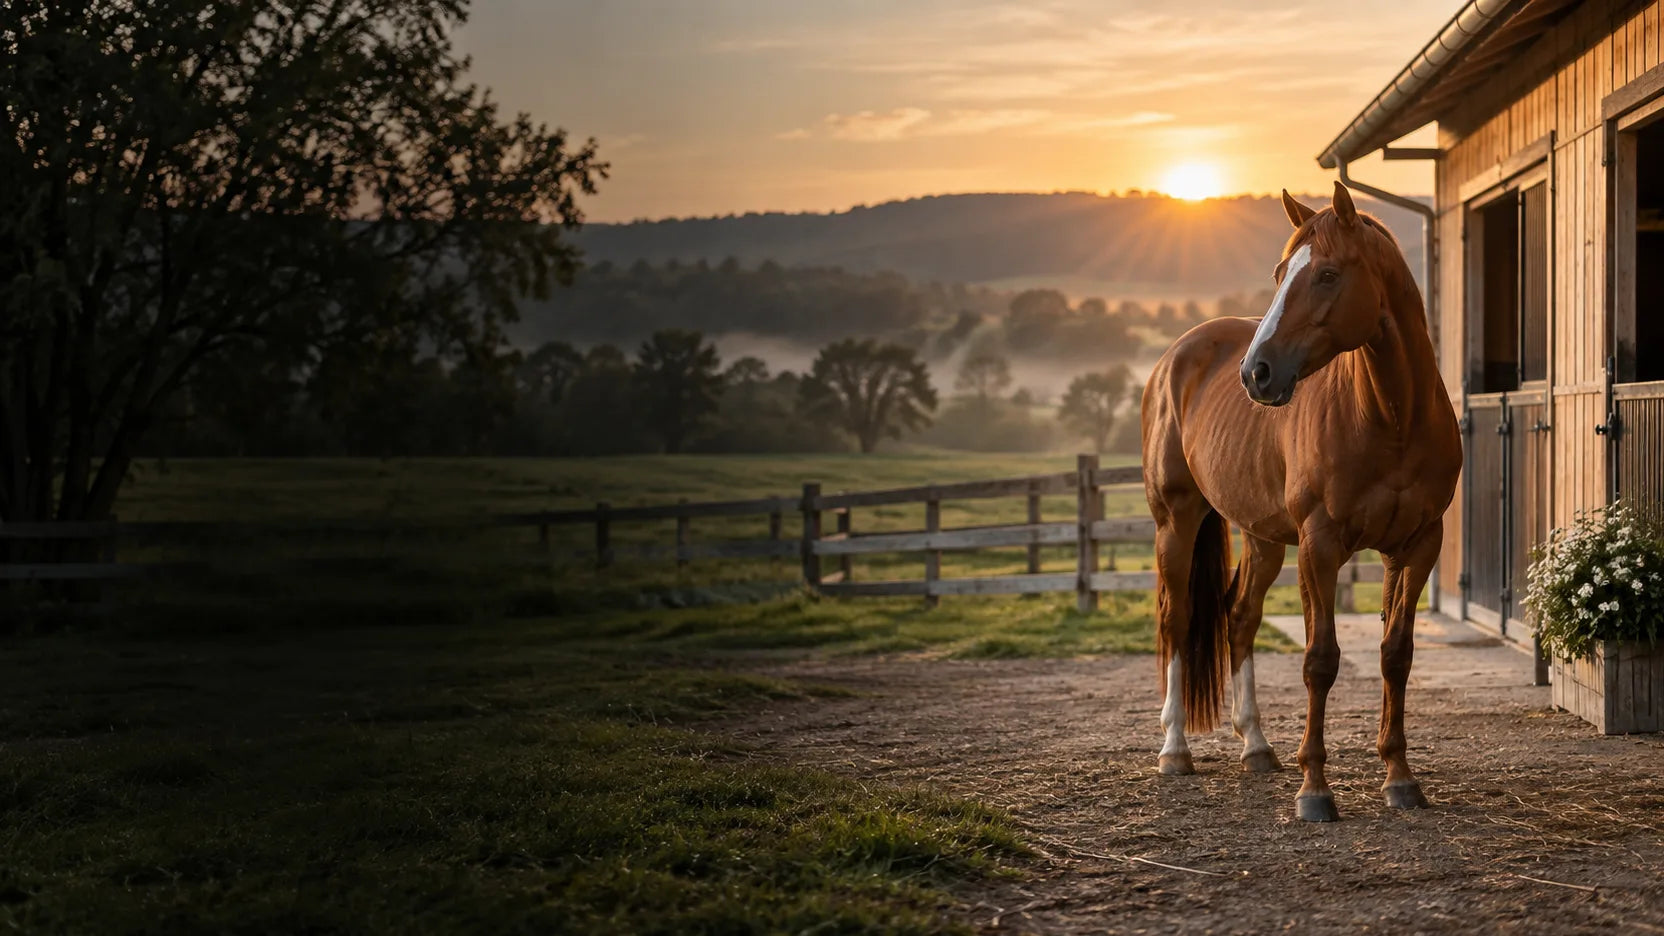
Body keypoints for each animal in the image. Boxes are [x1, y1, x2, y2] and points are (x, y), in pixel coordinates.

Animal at [1139, 181, 1462, 822]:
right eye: (1280, 272)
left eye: (1329, 274)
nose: (1257, 373)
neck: (1391, 417)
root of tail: (1175, 359)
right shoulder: (1321, 544)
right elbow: (1320, 660)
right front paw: (1315, 790)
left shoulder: (1416, 545)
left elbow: (1396, 654)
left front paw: (1400, 779)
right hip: (1176, 522)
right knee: (1177, 619)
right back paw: (1174, 750)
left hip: (1262, 537)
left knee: (1239, 618)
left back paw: (1257, 747)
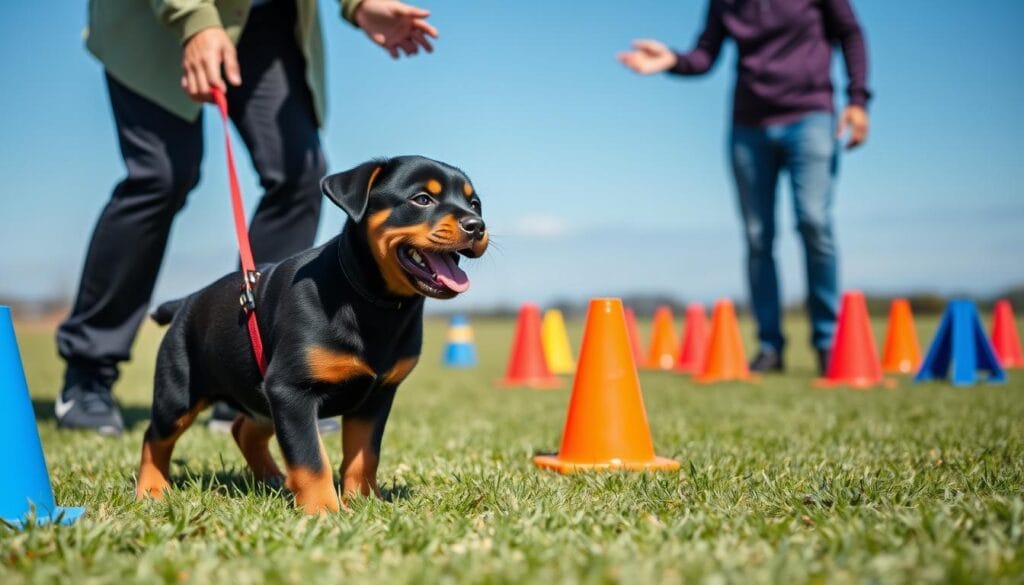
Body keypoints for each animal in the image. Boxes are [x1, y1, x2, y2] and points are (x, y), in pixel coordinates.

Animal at [136, 154, 487, 512]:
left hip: (260, 394)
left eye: (475, 204)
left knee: (244, 428)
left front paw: (363, 501)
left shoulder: (376, 397)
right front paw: (324, 511)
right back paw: (152, 489)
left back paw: (273, 478)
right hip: (180, 391)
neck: (372, 299)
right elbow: (310, 459)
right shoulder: (291, 391)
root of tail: (186, 302)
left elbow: (364, 455)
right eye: (422, 199)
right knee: (155, 437)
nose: (477, 225)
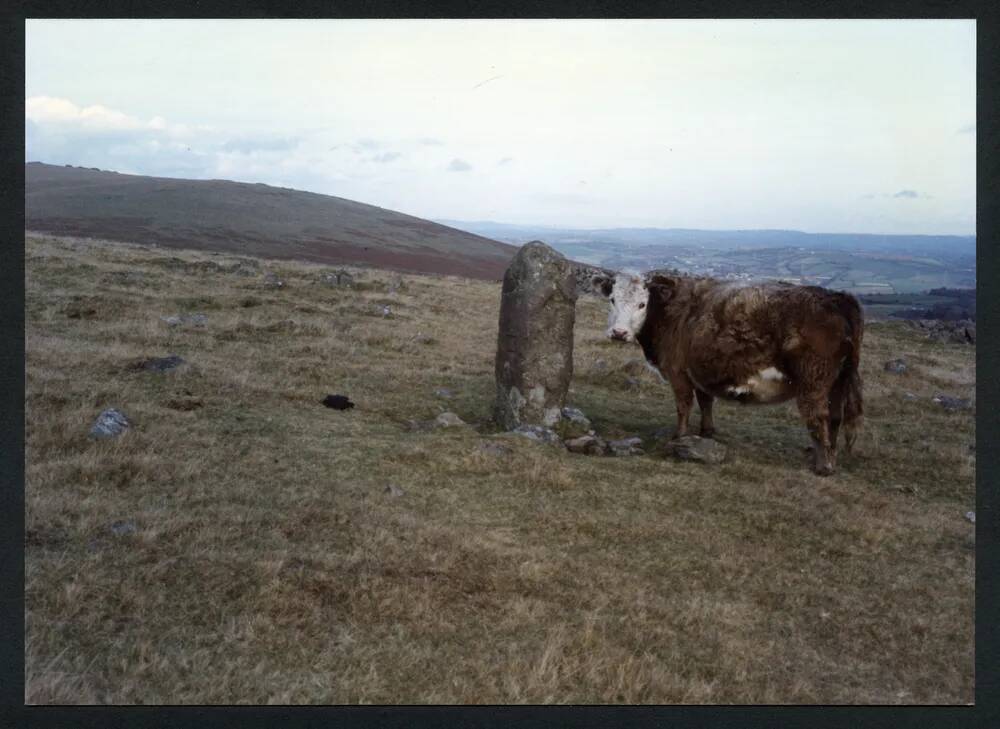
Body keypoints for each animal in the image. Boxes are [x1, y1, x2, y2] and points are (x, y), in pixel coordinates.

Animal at [588, 270, 864, 474]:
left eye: (641, 304)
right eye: (612, 299)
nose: (619, 332)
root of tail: (836, 298)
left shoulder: (678, 372)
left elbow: (683, 405)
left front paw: (678, 436)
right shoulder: (699, 371)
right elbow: (705, 401)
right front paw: (706, 432)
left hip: (813, 381)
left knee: (819, 418)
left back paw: (823, 465)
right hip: (838, 381)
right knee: (836, 418)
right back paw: (830, 455)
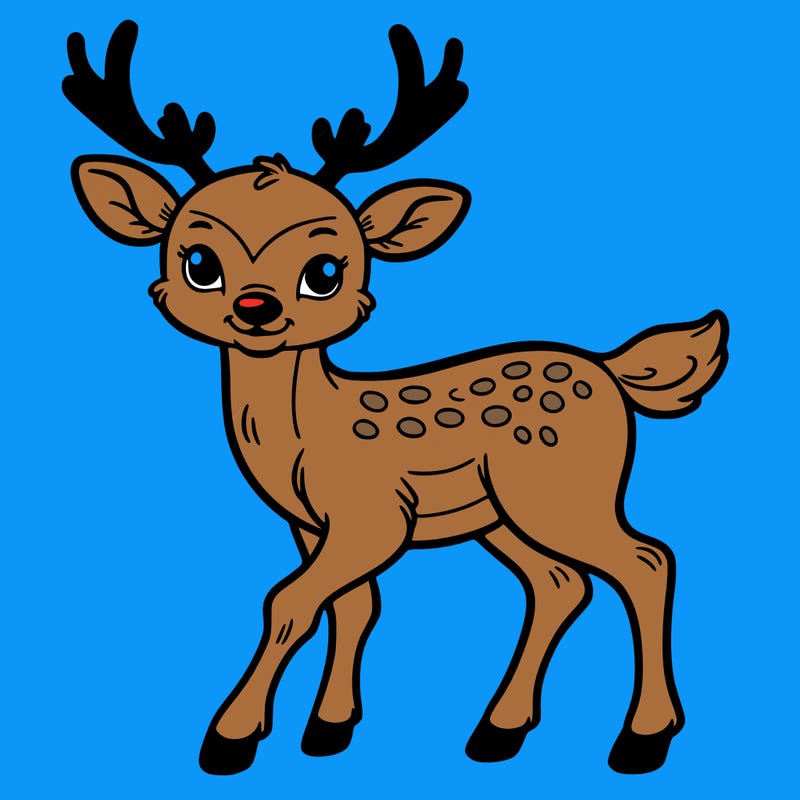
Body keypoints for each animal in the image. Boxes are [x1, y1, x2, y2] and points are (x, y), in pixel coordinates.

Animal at [64, 20, 728, 777]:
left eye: (325, 270)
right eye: (200, 263)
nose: (256, 308)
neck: (305, 435)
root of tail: (612, 371)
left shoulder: (372, 516)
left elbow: (289, 600)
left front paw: (231, 737)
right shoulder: (313, 524)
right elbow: (353, 605)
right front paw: (328, 728)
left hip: (564, 491)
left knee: (646, 560)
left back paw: (642, 738)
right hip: (503, 514)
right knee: (561, 583)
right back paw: (498, 730)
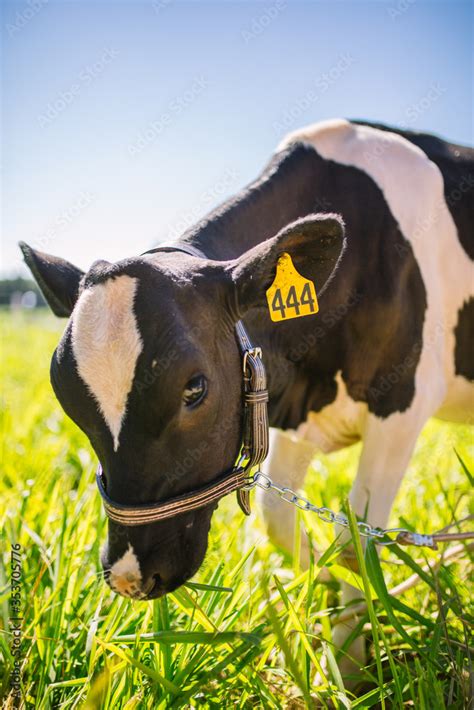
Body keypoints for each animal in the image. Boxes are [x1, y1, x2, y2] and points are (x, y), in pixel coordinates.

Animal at [22, 119, 474, 676]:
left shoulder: (402, 405)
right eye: (67, 399)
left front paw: (350, 665)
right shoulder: (295, 414)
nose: (129, 576)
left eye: (194, 389)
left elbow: (354, 540)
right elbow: (278, 517)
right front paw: (323, 591)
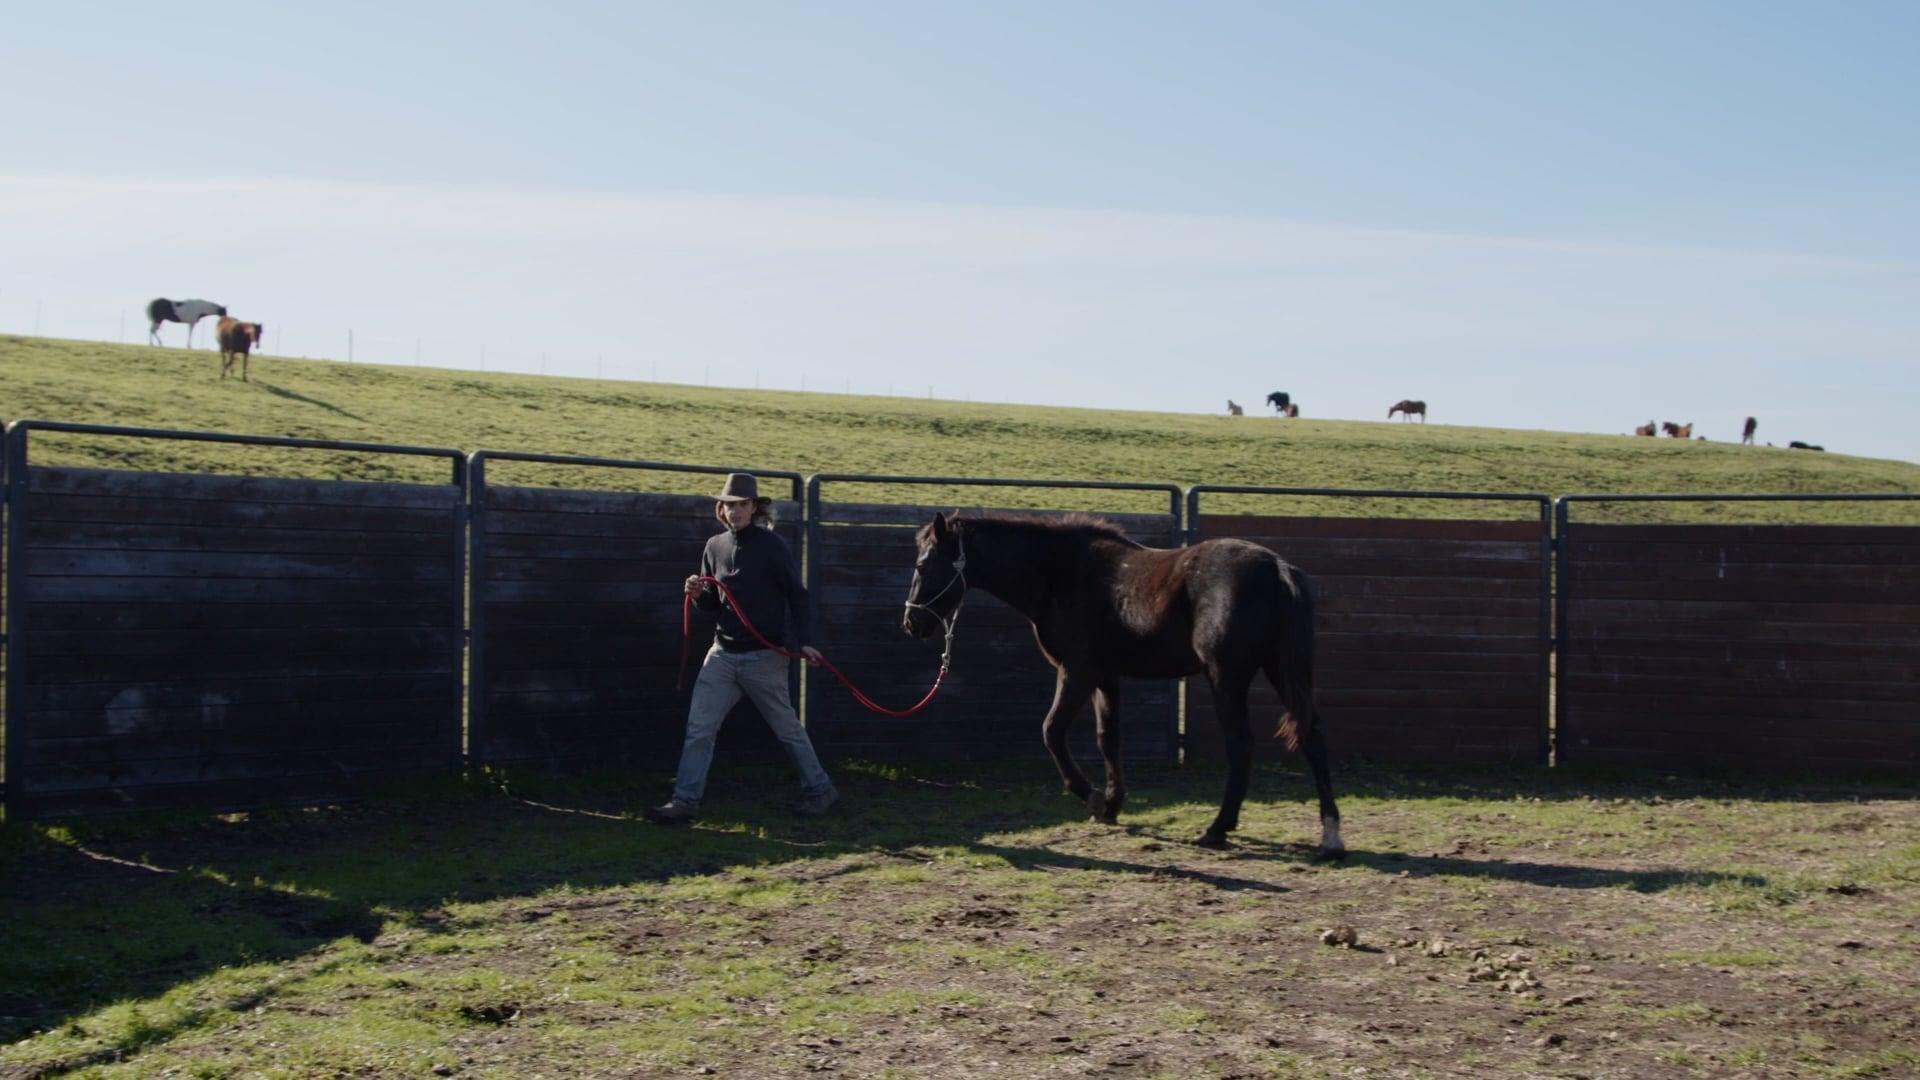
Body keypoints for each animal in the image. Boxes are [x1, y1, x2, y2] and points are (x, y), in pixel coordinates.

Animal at [901, 512, 1342, 855]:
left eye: (923, 566)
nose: (912, 623)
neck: (1062, 574)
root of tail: (1278, 569)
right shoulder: (1106, 676)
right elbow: (1107, 738)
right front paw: (1112, 804)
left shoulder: (1076, 672)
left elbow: (1052, 731)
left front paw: (1092, 796)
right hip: (1281, 671)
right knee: (1314, 738)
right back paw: (1330, 836)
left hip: (1227, 678)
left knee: (1242, 746)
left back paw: (1217, 829)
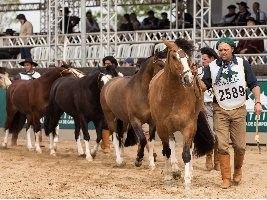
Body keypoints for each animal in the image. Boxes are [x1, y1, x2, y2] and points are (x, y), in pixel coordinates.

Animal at [148, 39, 215, 189]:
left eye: (187, 58)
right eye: (174, 57)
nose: (188, 78)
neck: (172, 97)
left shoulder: (188, 126)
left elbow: (186, 153)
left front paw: (187, 181)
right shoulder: (162, 127)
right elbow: (167, 150)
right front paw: (168, 177)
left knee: (189, 147)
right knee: (171, 144)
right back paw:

■ YOUR OBJECTIVE
Lines containing the word "knee" are to be pulled from the records and copied.

■ EXERCISE ANSWER
right knee: (1177, 619)
left knee: (1239, 618)
left knee: (244, 428)
right knee: (155, 437)
left knee: (819, 418)
right knee: (836, 418)
left knee: (646, 560)
right knee: (561, 583)
right knee: (1314, 738)
left knee: (1242, 746)
left knee: (189, 147)
right knee: (171, 144)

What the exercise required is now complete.